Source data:
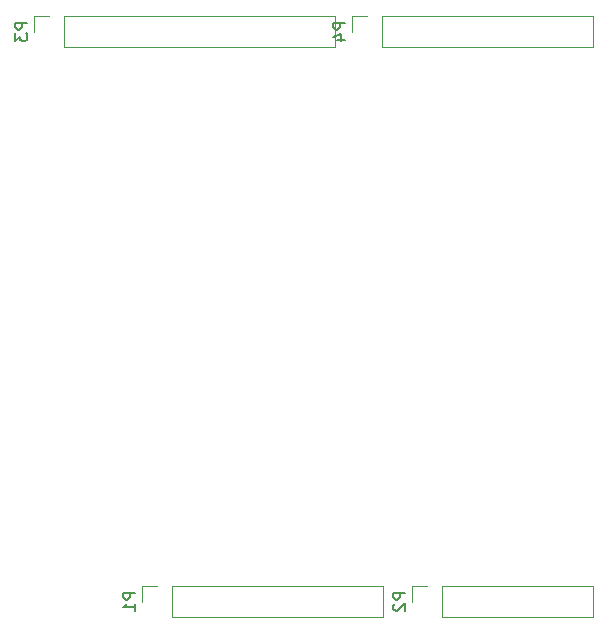
<source format=gbr>
G04 #@! TF.GenerationSoftware,KiCad,Pcbnew,5.1.4-3.fc30*
G04 #@! TF.CreationDate,2019-09-14T16:13:18+02:00*
G04 #@! TF.ProjectId,avr_prog_uno_shiled,6176725f-7072-46f6-975f-756e6f5f7368,1.0*
G04 #@! TF.SameCoordinates,Original*
G04 #@! TF.FileFunction,Legend,Bot*
G04 #@! TF.FilePolarity,Positive*
%FSLAX46Y46*%
G04 Gerber Fmt 4.6, Leading zero omitted, Abs format (unit mm)*
G04 Created by KiCad (PCBNEW 5.1.4-3.fc30) date 2019-09-14 16:13:18*
%MOMM*%
%LPD*%
G04 APERTURE LIST*
%ADD10C,0.120000*%
%ADD11C,0.150000*%
G04 APERTURE END LIST*
D10*
X155388000Y-74235000D02*
X155388000Y-75565000D01*
X156718000Y-74235000D02*
X155388000Y-74235000D01*
X157988000Y-74235000D02*
X157988000Y-76895000D01*
X157988000Y-76895000D02*
X175828000Y-76895000D01*
X157988000Y-74235000D02*
X175828000Y-74235000D01*
X175828000Y-74235000D02*
X175828000Y-76895000D01*
X128464000Y-74235000D02*
X128464000Y-75565000D01*
X129794000Y-74235000D02*
X128464000Y-74235000D01*
X131064000Y-74235000D02*
X131064000Y-76895000D01*
X131064000Y-76895000D02*
X153984000Y-76895000D01*
X131064000Y-74235000D02*
X153984000Y-74235000D01*
X153984000Y-74235000D02*
X153984000Y-76895000D01*
X160468000Y-122495000D02*
X160468000Y-123825000D01*
X161798000Y-122495000D02*
X160468000Y-122495000D01*
X163068000Y-122495000D02*
X163068000Y-125155000D01*
X163068000Y-125155000D02*
X175828000Y-125155000D01*
X163068000Y-122495000D02*
X175828000Y-122495000D01*
X175828000Y-122495000D02*
X175828000Y-125155000D01*
X137608000Y-122495000D02*
X137608000Y-123825000D01*
X138938000Y-122495000D02*
X137608000Y-122495000D01*
X140208000Y-122495000D02*
X140208000Y-125155000D01*
X140208000Y-125155000D02*
X158048000Y-125155000D01*
X140208000Y-122495000D02*
X158048000Y-122495000D01*
X158048000Y-122495000D02*
X158048000Y-125155000D01*
D11*
X154840380Y-74826904D02*
X153840380Y-74826904D01*
X153840380Y-75207857D01*
X153888000Y-75303095D01*
X153935619Y-75350714D01*
X154030857Y-75398333D01*
X154173714Y-75398333D01*
X154268952Y-75350714D01*
X154316571Y-75303095D01*
X154364190Y-75207857D01*
X154364190Y-74826904D01*
X154173714Y-76255476D02*
X154840380Y-76255476D01*
X153792761Y-76017380D02*
X154507047Y-75779285D01*
X154507047Y-76398333D01*
X127916380Y-74826904D02*
X126916380Y-74826904D01*
X126916380Y-75207857D01*
X126964000Y-75303095D01*
X127011619Y-75350714D01*
X127106857Y-75398333D01*
X127249714Y-75398333D01*
X127344952Y-75350714D01*
X127392571Y-75303095D01*
X127440190Y-75207857D01*
X127440190Y-74826904D01*
X126916380Y-75731666D02*
X126916380Y-76350714D01*
X127297333Y-76017380D01*
X127297333Y-76160238D01*
X127344952Y-76255476D01*
X127392571Y-76303095D01*
X127487809Y-76350714D01*
X127725904Y-76350714D01*
X127821142Y-76303095D01*
X127868761Y-76255476D01*
X127916380Y-76160238D01*
X127916380Y-75874523D01*
X127868761Y-75779285D01*
X127821142Y-75731666D01*
X159920380Y-123086904D02*
X158920380Y-123086904D01*
X158920380Y-123467857D01*
X158968000Y-123563095D01*
X159015619Y-123610714D01*
X159110857Y-123658333D01*
X159253714Y-123658333D01*
X159348952Y-123610714D01*
X159396571Y-123563095D01*
X159444190Y-123467857D01*
X159444190Y-123086904D01*
X159015619Y-124039285D02*
X158968000Y-124086904D01*
X158920380Y-124182142D01*
X158920380Y-124420238D01*
X158968000Y-124515476D01*
X159015619Y-124563095D01*
X159110857Y-124610714D01*
X159206095Y-124610714D01*
X159348952Y-124563095D01*
X159920380Y-123991666D01*
X159920380Y-124610714D01*
X137060380Y-123086904D02*
X136060380Y-123086904D01*
X136060380Y-123467857D01*
X136108000Y-123563095D01*
X136155619Y-123610714D01*
X136250857Y-123658333D01*
X136393714Y-123658333D01*
X136488952Y-123610714D01*
X136536571Y-123563095D01*
X136584190Y-123467857D01*
X136584190Y-123086904D01*
X137060380Y-124610714D02*
X137060380Y-124039285D01*
X137060380Y-124325000D02*
X136060380Y-124325000D01*
X136203238Y-124229761D01*
X136298476Y-124134523D01*
X136346095Y-124039285D01*
M02*

</source>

**Description of the task**
Copy each line in the entries above where the word "KiCad" shows up.

**Problem solution**
G04 #@! TF.GenerationSoftware,KiCad,Pcbnew,5.1.4-3.fc30*
G04 Created by KiCad (PCBNEW 5.1.4-3.fc30) date 2019-09-14 16:13:18*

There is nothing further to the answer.